What you need to do >>
Could you retype the material, starting at its first line and ending with the line holding "middle dip: (1, 31)", and keep the pictures out?

======== Provided material

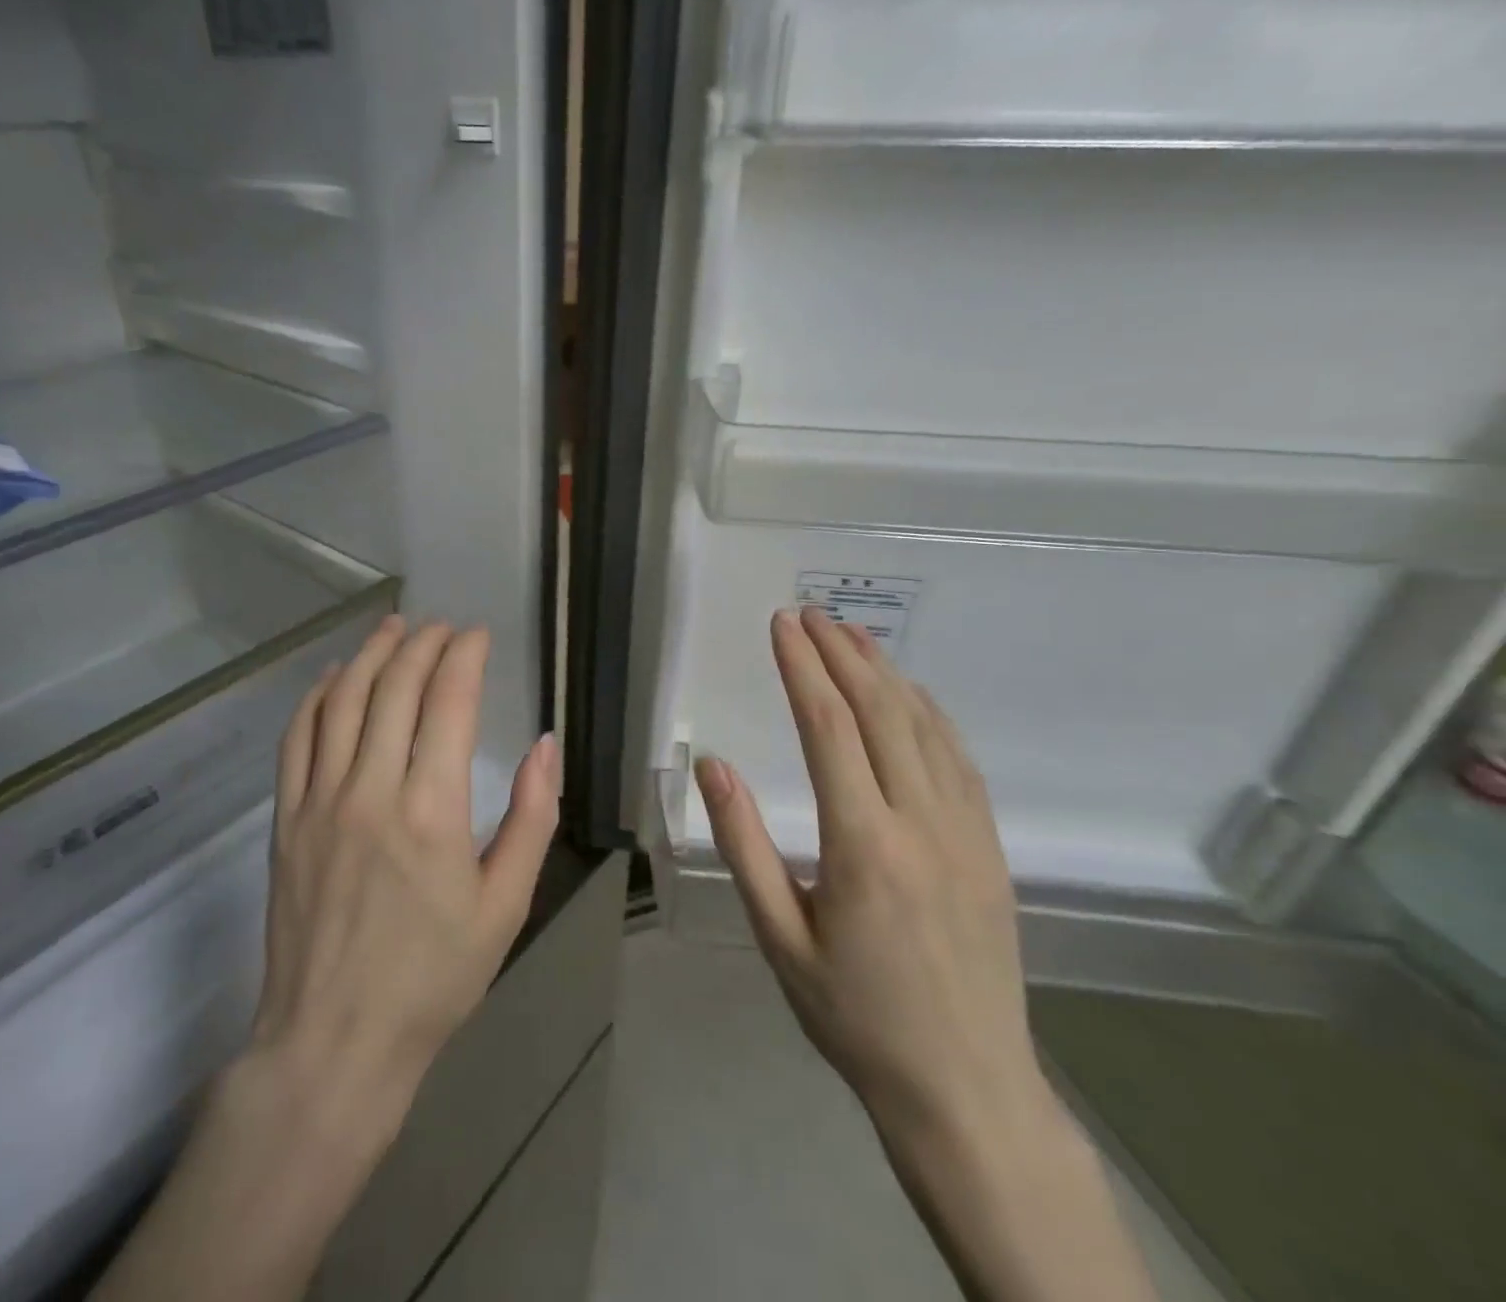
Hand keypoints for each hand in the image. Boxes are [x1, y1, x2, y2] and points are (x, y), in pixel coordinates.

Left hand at [93, 615, 560, 1301]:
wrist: (335, 1041)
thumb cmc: (434, 977)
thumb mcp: (506, 905)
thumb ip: (531, 817)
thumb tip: (545, 744)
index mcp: (432, 810)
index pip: (448, 700)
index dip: (464, 656)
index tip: (478, 635)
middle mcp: (371, 790)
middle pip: (395, 686)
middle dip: (423, 643)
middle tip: (444, 626)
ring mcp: (320, 800)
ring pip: (344, 700)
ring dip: (371, 654)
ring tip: (394, 627)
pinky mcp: (286, 819)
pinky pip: (298, 737)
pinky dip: (318, 695)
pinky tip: (337, 676)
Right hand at [693, 607, 1049, 1147]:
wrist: (966, 1089)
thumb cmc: (855, 1017)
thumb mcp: (779, 938)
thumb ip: (744, 844)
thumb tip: (712, 766)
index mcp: (863, 845)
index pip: (828, 729)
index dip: (803, 668)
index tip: (782, 625)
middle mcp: (921, 823)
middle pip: (880, 712)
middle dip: (841, 653)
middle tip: (811, 614)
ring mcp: (966, 831)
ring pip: (925, 727)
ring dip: (886, 673)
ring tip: (853, 635)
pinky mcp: (990, 847)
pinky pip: (959, 759)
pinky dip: (930, 713)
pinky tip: (910, 695)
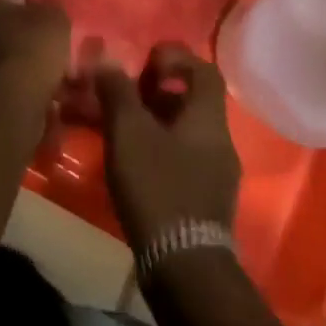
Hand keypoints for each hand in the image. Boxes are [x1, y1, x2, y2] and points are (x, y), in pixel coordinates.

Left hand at [0, 0, 70, 98]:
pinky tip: (19, 92)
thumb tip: (40, 16)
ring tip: (30, 72)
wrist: (5, 105)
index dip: (12, 0)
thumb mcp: (51, 15)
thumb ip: (42, 9)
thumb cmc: (26, 45)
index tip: (31, 15)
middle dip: (1, 31)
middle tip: (31, 44)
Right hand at [93, 43, 241, 247]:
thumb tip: (106, 57)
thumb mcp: (129, 132)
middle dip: (156, 93)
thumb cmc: (158, 187)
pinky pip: (182, 160)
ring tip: (118, 129)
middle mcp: (220, 141)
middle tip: (124, 96)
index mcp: (208, 118)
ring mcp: (217, 175)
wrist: (185, 268)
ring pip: (184, 133)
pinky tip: (131, 164)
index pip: (204, 70)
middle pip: (192, 102)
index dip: (176, 58)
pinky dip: (158, 151)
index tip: (146, 62)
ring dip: (154, 123)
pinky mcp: (205, 203)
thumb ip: (117, 91)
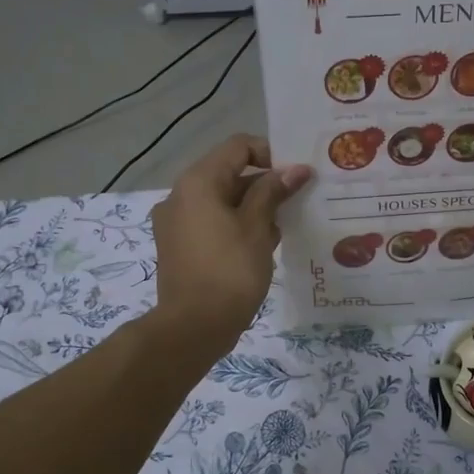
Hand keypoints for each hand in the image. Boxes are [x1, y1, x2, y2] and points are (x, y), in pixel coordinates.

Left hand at [150, 134, 311, 348]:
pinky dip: (235, 225)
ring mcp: (175, 222)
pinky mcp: (177, 246)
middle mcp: (180, 195)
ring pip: (221, 200)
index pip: (238, 146)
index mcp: (198, 182)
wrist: (193, 327)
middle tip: (297, 202)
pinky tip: (261, 247)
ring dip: (252, 207)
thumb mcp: (258, 228)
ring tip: (282, 228)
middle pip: (229, 173)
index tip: (297, 176)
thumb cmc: (230, 271)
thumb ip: (273, 192)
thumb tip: (295, 169)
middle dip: (265, 184)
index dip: (271, 154)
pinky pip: (211, 222)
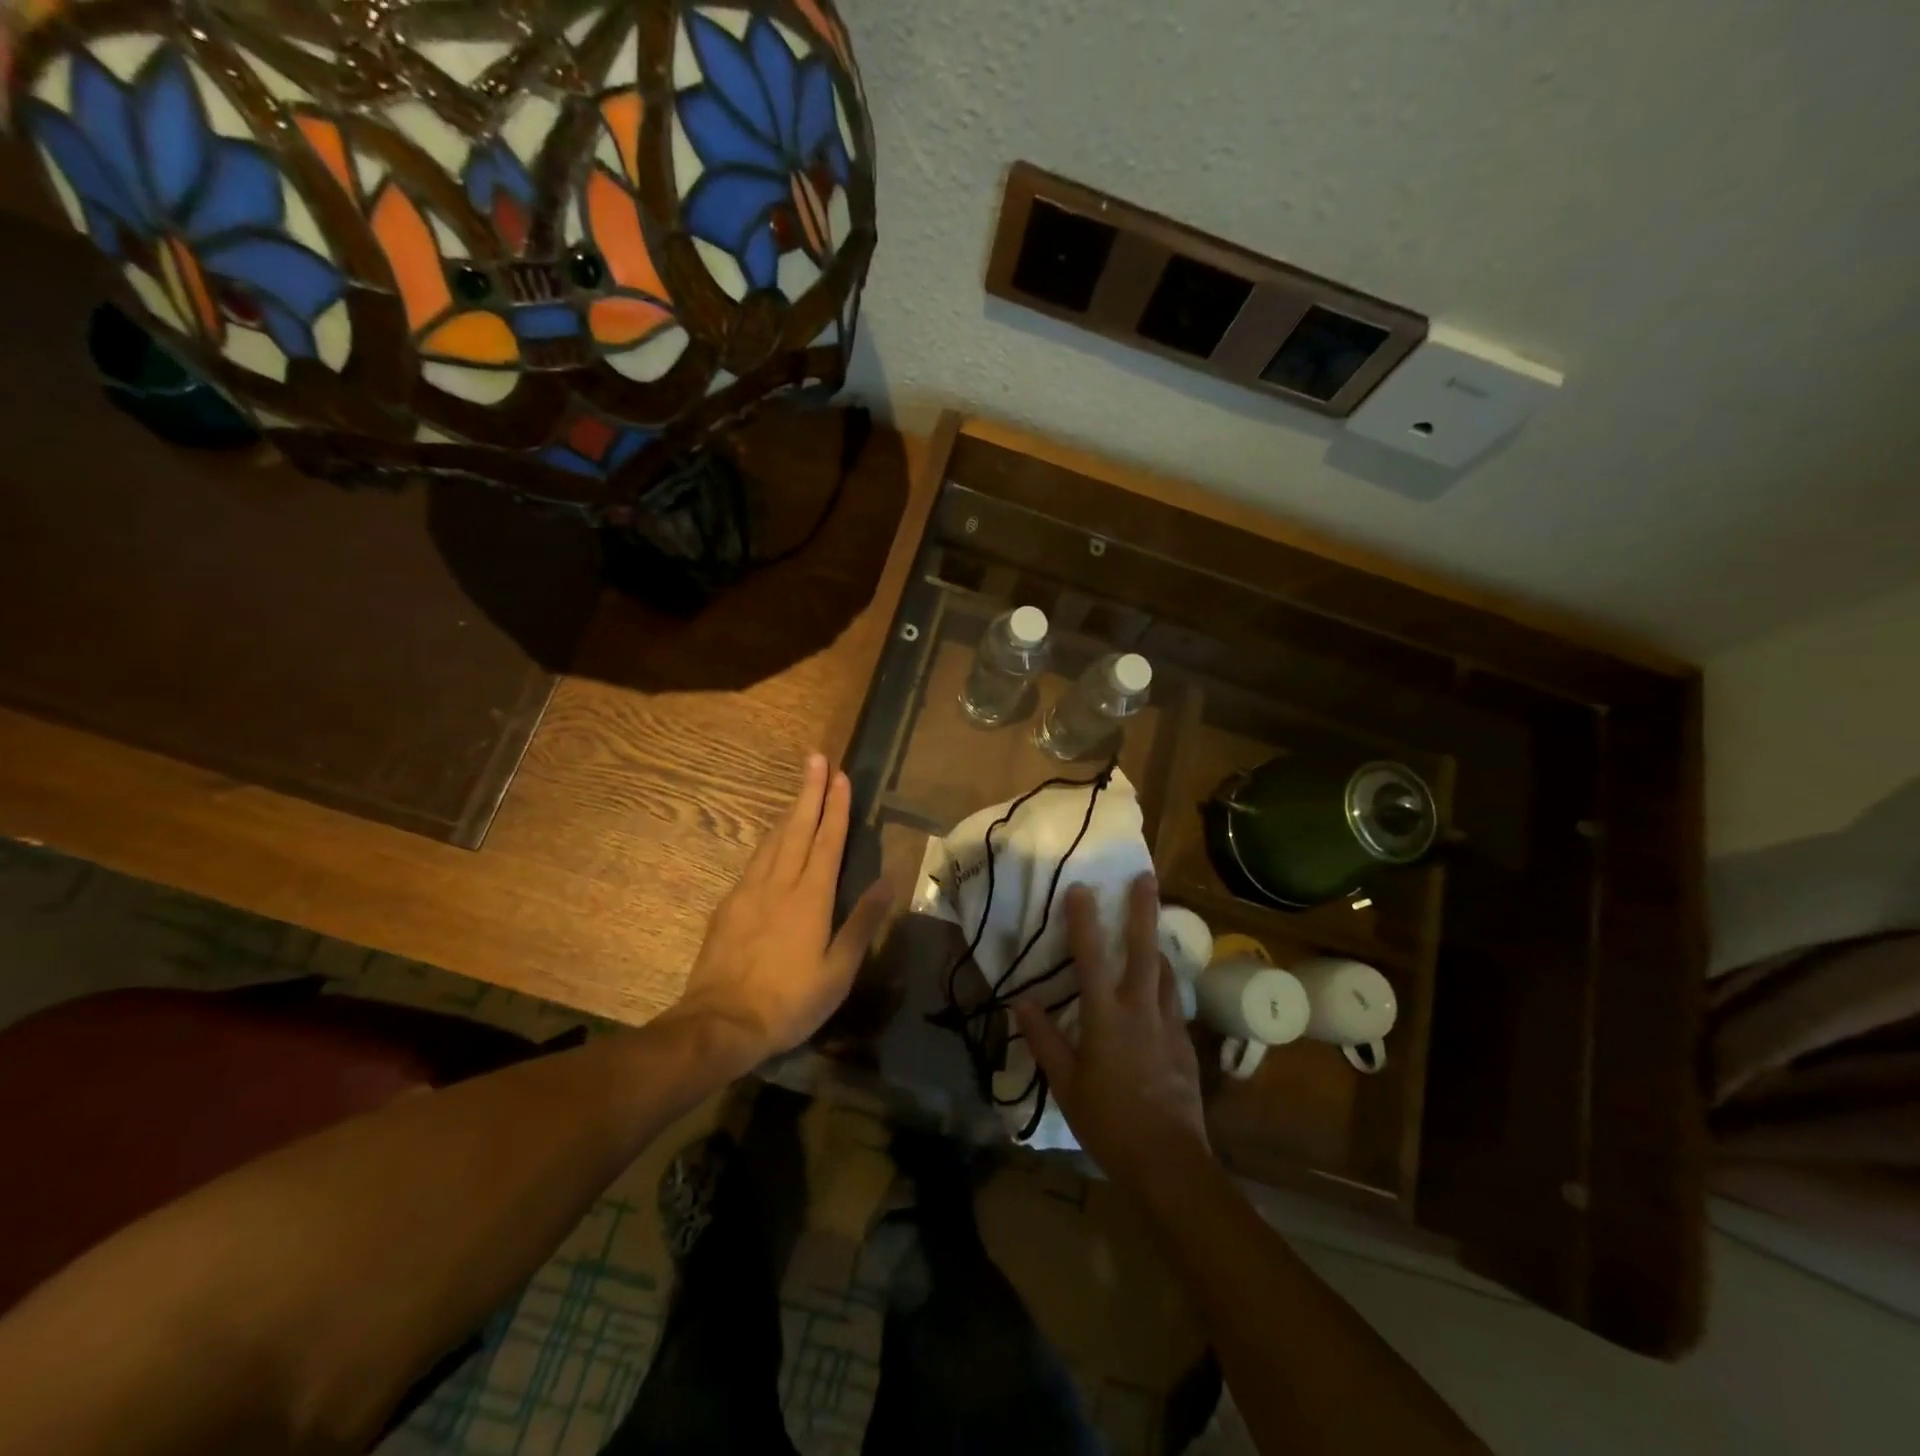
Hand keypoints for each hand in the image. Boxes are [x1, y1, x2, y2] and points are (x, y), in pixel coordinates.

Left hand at [674, 754, 890, 1062]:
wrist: (720, 1023)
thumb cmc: (789, 1001)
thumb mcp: (838, 970)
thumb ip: (862, 922)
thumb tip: (889, 880)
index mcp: (810, 897)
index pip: (827, 841)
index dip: (836, 807)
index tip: (840, 776)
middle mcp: (779, 883)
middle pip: (797, 828)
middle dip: (809, 792)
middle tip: (816, 759)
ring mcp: (749, 891)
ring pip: (772, 840)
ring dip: (789, 812)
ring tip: (800, 791)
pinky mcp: (729, 905)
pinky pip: (755, 861)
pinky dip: (769, 841)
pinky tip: (771, 842)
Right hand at [1015, 874, 1209, 1197]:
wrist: (1169, 1161)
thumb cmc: (1109, 1122)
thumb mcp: (1066, 1084)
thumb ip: (1044, 1040)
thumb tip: (1022, 1002)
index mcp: (1106, 1017)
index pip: (1090, 958)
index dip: (1083, 920)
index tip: (1081, 888)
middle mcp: (1141, 1009)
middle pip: (1144, 949)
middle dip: (1144, 909)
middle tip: (1146, 877)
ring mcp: (1168, 1024)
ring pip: (1165, 972)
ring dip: (1157, 945)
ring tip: (1152, 929)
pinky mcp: (1185, 1042)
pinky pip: (1174, 999)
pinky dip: (1165, 982)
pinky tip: (1160, 987)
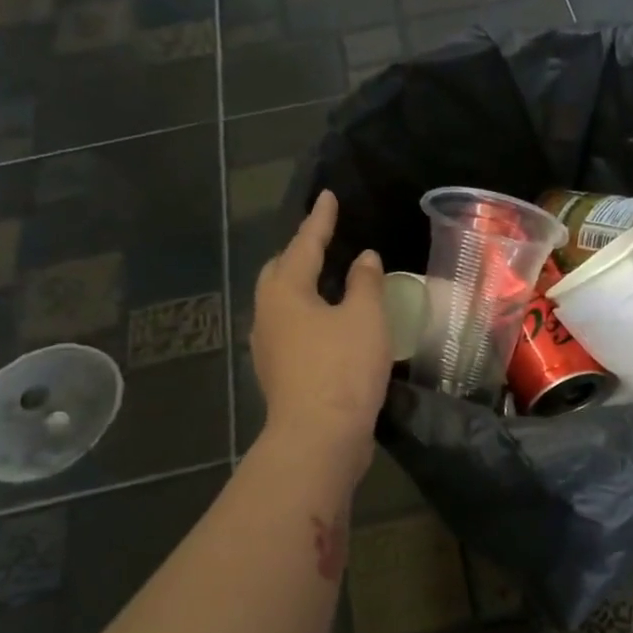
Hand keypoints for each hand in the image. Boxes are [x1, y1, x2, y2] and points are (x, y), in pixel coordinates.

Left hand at [252, 190, 390, 475]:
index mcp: (285, 291)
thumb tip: (364, 258)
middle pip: (281, 272)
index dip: (320, 220)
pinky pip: (293, 329)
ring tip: (330, 280)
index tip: (328, 196)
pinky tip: (331, 324)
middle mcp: (268, 314)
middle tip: (325, 240)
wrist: (319, 437)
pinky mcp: (280, 372)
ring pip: (285, 302)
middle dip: (301, 252)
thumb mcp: (364, 317)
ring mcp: (269, 346)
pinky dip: (311, 315)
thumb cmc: (342, 368)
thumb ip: (365, 282)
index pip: (304, 244)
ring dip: (305, 286)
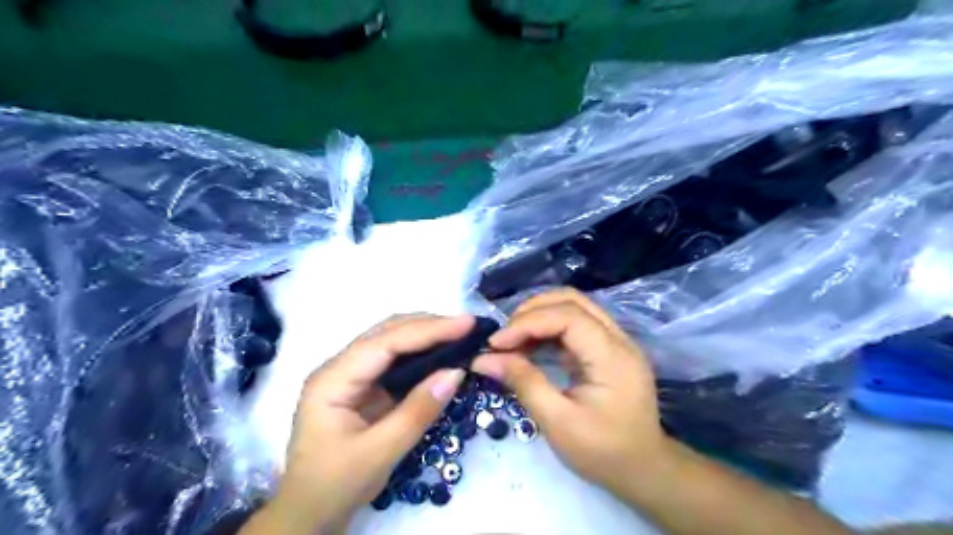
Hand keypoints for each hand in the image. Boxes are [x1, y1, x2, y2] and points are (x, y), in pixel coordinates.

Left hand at [267, 317, 472, 531]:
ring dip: (425, 334)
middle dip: (429, 326)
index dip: (428, 330)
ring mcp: (350, 374)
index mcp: (333, 379)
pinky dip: (420, 352)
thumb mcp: (380, 453)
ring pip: (391, 341)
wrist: (308, 513)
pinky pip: (394, 359)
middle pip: (387, 332)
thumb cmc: (335, 485)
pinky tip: (440, 352)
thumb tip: (456, 372)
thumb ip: (418, 411)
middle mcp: (339, 367)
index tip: (466, 324)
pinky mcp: (362, 385)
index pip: (385, 342)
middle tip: (468, 327)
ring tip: (460, 334)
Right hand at [471, 290, 663, 493]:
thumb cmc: (602, 452)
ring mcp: (615, 341)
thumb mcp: (557, 422)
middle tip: (503, 337)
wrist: (643, 469)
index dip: (528, 322)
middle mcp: (618, 338)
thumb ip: (523, 383)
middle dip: (531, 311)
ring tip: (512, 340)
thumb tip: (483, 359)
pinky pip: (575, 324)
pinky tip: (529, 346)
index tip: (496, 343)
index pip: (567, 316)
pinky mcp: (607, 348)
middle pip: (571, 300)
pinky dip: (548, 328)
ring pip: (573, 307)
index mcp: (612, 356)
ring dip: (538, 317)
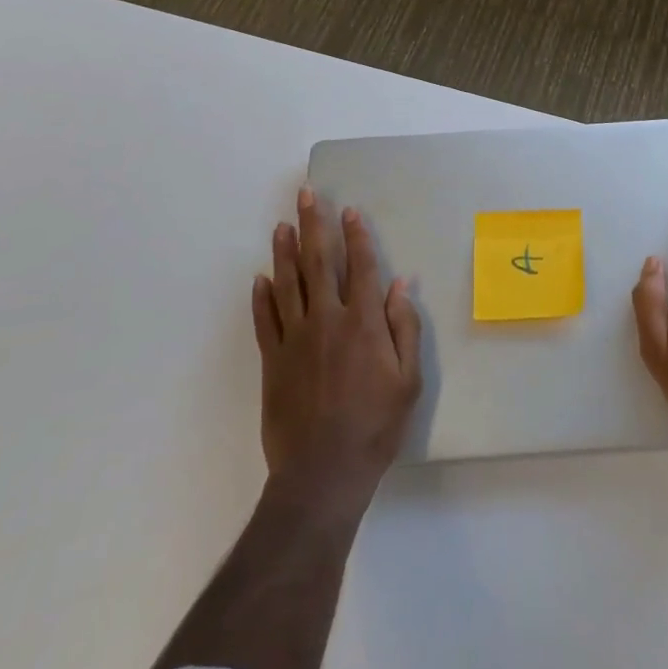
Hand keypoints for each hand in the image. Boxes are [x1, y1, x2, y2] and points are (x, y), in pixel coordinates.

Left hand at [252, 188, 422, 510]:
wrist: (323, 473)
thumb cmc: (375, 426)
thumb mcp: (408, 380)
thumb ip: (404, 328)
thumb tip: (401, 284)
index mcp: (363, 323)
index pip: (361, 267)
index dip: (356, 236)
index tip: (350, 210)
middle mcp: (327, 320)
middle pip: (320, 262)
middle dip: (314, 224)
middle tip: (307, 195)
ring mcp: (295, 339)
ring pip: (288, 284)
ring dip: (285, 252)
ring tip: (282, 225)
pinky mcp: (273, 361)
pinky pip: (264, 321)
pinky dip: (261, 297)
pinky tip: (259, 278)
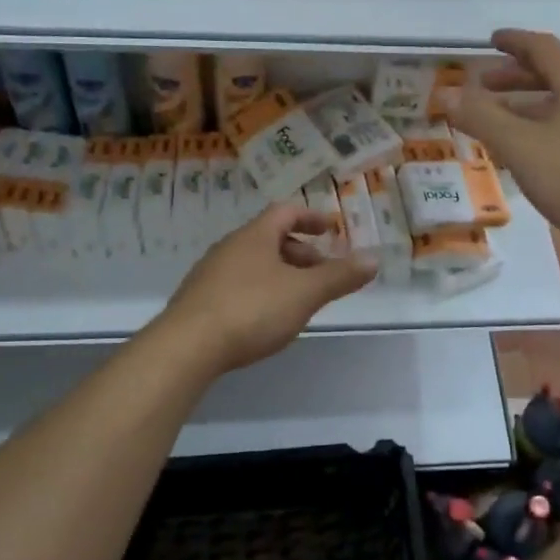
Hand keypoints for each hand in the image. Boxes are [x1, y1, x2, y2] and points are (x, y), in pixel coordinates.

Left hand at [160, 202, 376, 374]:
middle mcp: (229, 247)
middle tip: (323, 273)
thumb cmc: (251, 309)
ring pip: (254, 263)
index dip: (312, 217)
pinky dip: (260, 291)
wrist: (186, 347)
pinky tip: (266, 318)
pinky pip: (237, 285)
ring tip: (300, 298)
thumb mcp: (304, 293)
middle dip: (301, 252)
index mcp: (255, 236)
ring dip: (281, 273)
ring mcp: (210, 274)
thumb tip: (374, 258)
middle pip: (270, 238)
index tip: (332, 229)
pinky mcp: (198, 302)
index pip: (286, 212)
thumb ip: (339, 276)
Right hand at [449, 28, 559, 259]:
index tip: (491, 41)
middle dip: (517, 78)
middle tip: (485, 86)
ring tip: (500, 124)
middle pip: (556, 75)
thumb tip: (445, 93)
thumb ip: (480, 117)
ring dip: (530, 107)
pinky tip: (532, 155)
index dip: (515, 41)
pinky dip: (547, 128)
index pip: (545, 47)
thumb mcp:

================

Response >>
Hand keypoints for each hand in the image. Boxes are [x1, y1, x2, y2] and points are (x, y), in pixel coordinates.

Left hand at [93, 615, 560, 1301]:
wrist: (335, 1041)
thumb cmc: (434, 977)
thumb mcp: (506, 905)
thumb ip: (531, 817)
thumb tip: (545, 744)
index mcp: (432, 810)
index pip: (448, 700)
index dip: (464, 656)
index tip: (478, 635)
middle mcp: (371, 790)
middle pip: (395, 686)
middle dip: (423, 643)
middle tip: (444, 626)
ring mcp: (320, 800)
ring pip: (344, 700)
ring dip: (371, 654)
ring tip: (394, 627)
pinky mcp: (286, 819)
pinky pip: (298, 737)
pinky dip: (318, 695)
pinky tip: (337, 676)
Right hand at [693, 607, 1049, 1147]:
wrist: (966, 1089)
thumb cmc: (855, 1017)
thumb mcp: (779, 938)
thumb ip: (744, 844)
thumb tip: (712, 766)
index mcp: (863, 845)
index pip: (828, 729)
index dip: (803, 668)
index tip: (782, 625)
middle mcp: (921, 823)
middle pip: (880, 712)
middle dip: (841, 653)
middle tip: (811, 614)
ring mcp: (966, 831)
ring pip: (925, 727)
ring dip: (886, 673)
ring tip: (853, 635)
pinky mcp: (990, 847)
pinky pip: (959, 759)
pinky dip: (930, 713)
pinky tip: (910, 695)
Hand keypoints for each hand in the image. Boxes are [x1, y1, x2, y2] and points are (x, y), in pixel coordinates.

Left hand at [0, 0, 70, 98]:
pinky tip: (19, 92)
thumb tip: (40, 16)
ring tip: (30, 72)
wrist: (5, 105)
index dip: (12, 0)
thumb mcp: (51, 15)
thumb ip: (42, 9)
thumb cmc: (26, 45)
index tip: (31, 15)
middle dip: (1, 31)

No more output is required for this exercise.